Koalas aren't the only non-humans with fingerprints: Close human relatives such as chimps and gorillas have them as well. The remarkable thing about koala prints is that they seem to have evolved independently. On the evolutionary tree of life, primates and modern koalas' marsupial ancestors branched apart 70 million years ago.
MS Flight Simulator vs Reality
A follow-up to what I wrote about in Edition #14:
“A pic I took [in real life] vs Microsoft Flight Simulator.” Source.
Google is Adding Wildfire Data to Maps
One more useful real-time dataset being incorporate to Google Maps:
Today we’re launching a new wildfire boundary map in Search and Maps SOS alerts in the U.S. to provide deeper insights for areas impacted by an ongoing wildfire. In moments like a growing wildfire, knowing exactly where a blaze is underway and how to avoid it is critical. Using satellite data to create a wildfire boundary map, people will now see the approximate size and location right on their phone or desktop.
I love this kind of stuff. There’s lots of data that exists in all kinds of databases and in the hands of all kinds of organisations, but it’s not nearly as useful as it could be it made widely and intuitively available. By building it into general purpose products and only surfacing it when needed, you leverage the data and make it much more useful.
When people look for things like “wildfire in California” or a specific fire like “Kincade fire” in Search, they will be able to see a wildfire’s approximate boundary of the fire, name and location, as well as news articles and helpful resources from local emergency agencies in the SOS alert.
More details on Google’s Maps blog.
The Arts
Line Art by Sasha Lend
Here’s the artist’s website, where you can buy prints. Found via David Perell.
Soundscapes & Your Brain
One of my favorite podcasters is CGP Grey (his main day job is making videos on Youtube, but he also podcasts on ‘Hello Internet’ with Brady Haran and ‘Cortex’ with Myke Hurley).

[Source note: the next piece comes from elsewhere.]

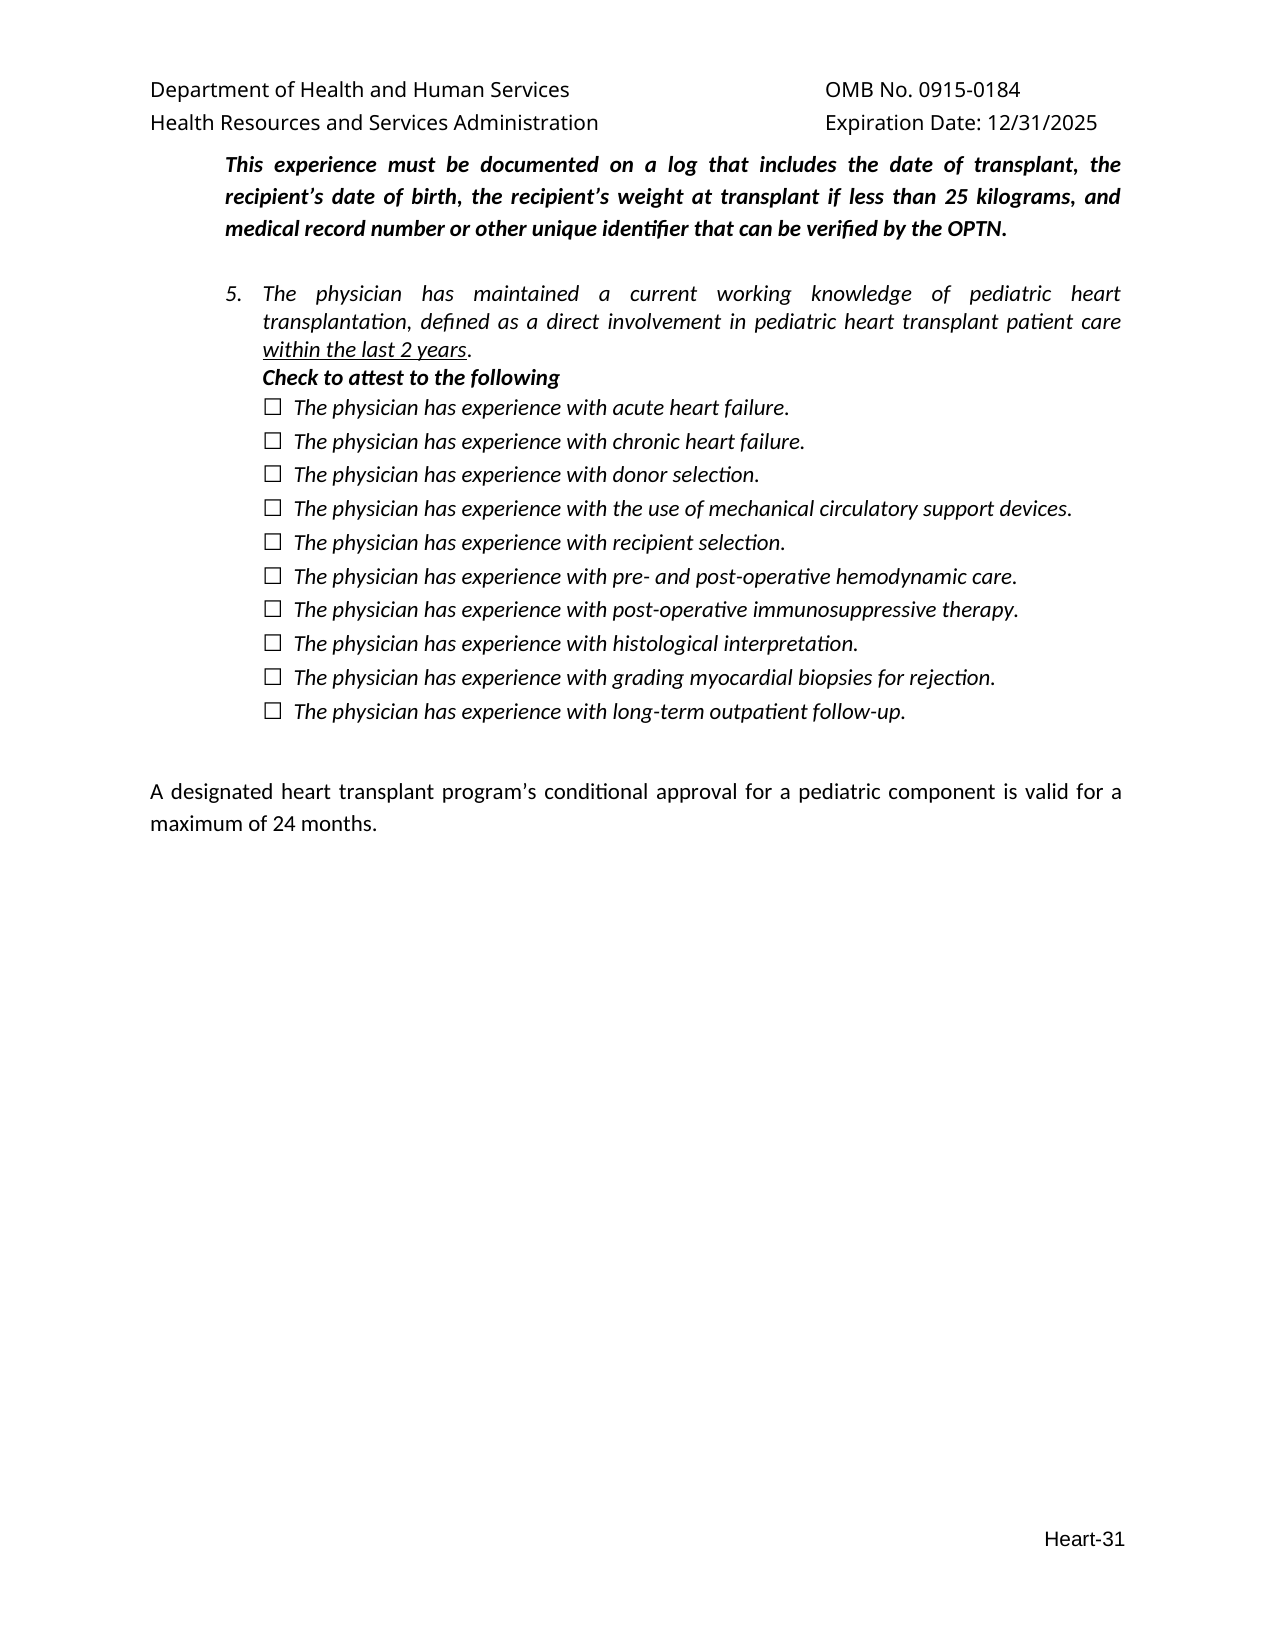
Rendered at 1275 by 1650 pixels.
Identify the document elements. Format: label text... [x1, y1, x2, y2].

He tells an anecdote about how he likes to work to a background of loud thunder sounds, so he has playlists that are nothing but storm noises on a loop. A few years ago, he rented a small one-room office in some building in London, where he works on his scripts.
His description of how weird is must’ve been for the office workers all around him to see him pacing around (because of course modern offices have glass walls) to loud thunder sounds, while speaking to himself (because to tweak his scripts he says them out loud over and over) was funny to me…

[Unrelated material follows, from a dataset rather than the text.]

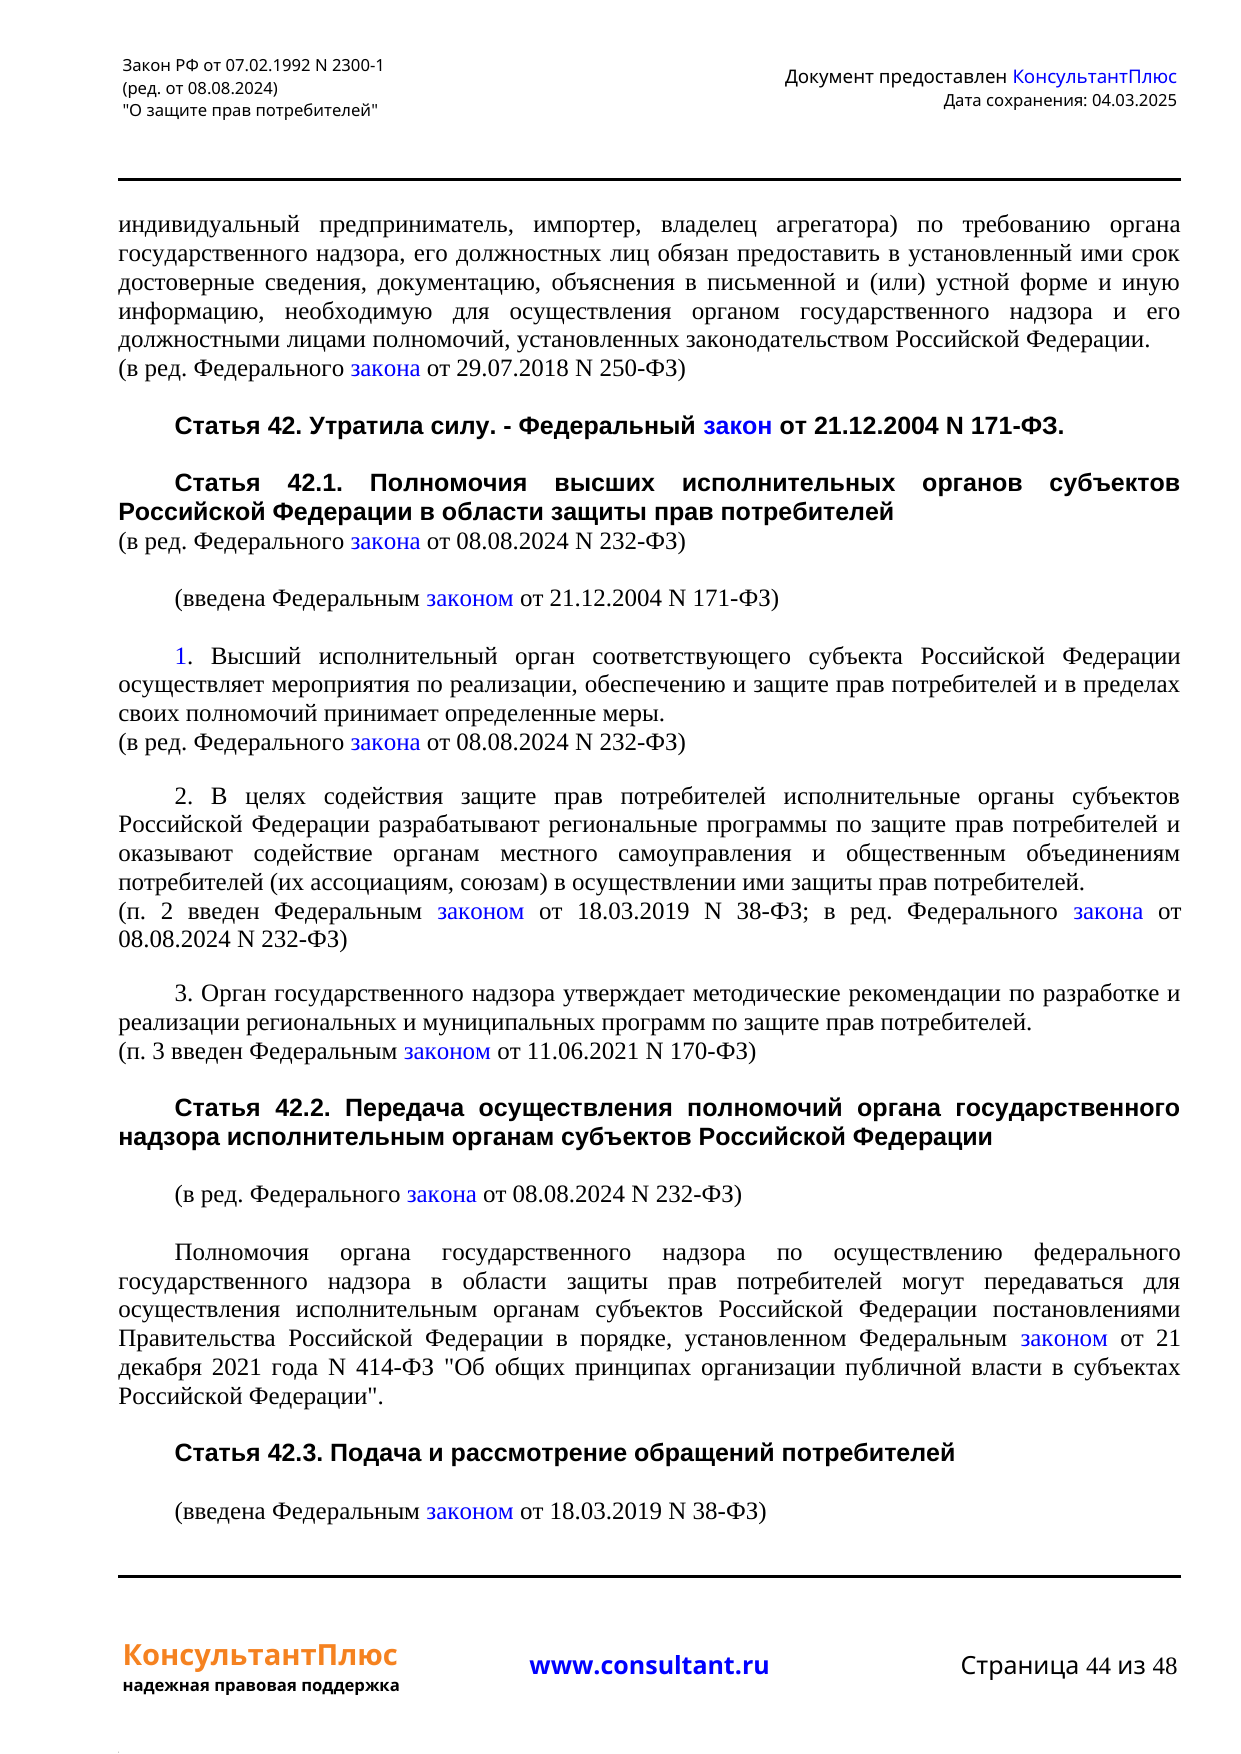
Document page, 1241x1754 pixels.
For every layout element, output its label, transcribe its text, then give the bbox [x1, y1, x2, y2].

I kind of felt like that today, when I found a playlist that contains 13-hours of oceans sounds (mostly waves crashing on the shore and birds in the distance). I mostly listen to instrumental music while reading - jazz, classical, electronic - because lyrics and vocals tend to distract the part of my brain in use when reading, and I felt these ocean sounds were really nice and encouraged a good flow state.
But then a discussion on Twitter reminded me that a while ago I used to listen to coffee bean noises (I know, it’s weird) because, for some reason, they tingle my brain and help me relax and focus (the whole ASMR thing, if you’re curious about it — for some people nothing works, for others, you just have to find the sound that works for you).
So I decided to combine both! I’m playing the ocean sounds and the coffee beans at the same time, and it’s glorious. It sometimes even feels like I’m on drugs or meditating, but while reading. Going to keep experimenting with this a bit…
"We shape our homes and then our homes shape us." - Winston Churchill
Same with soundscapes and music, right?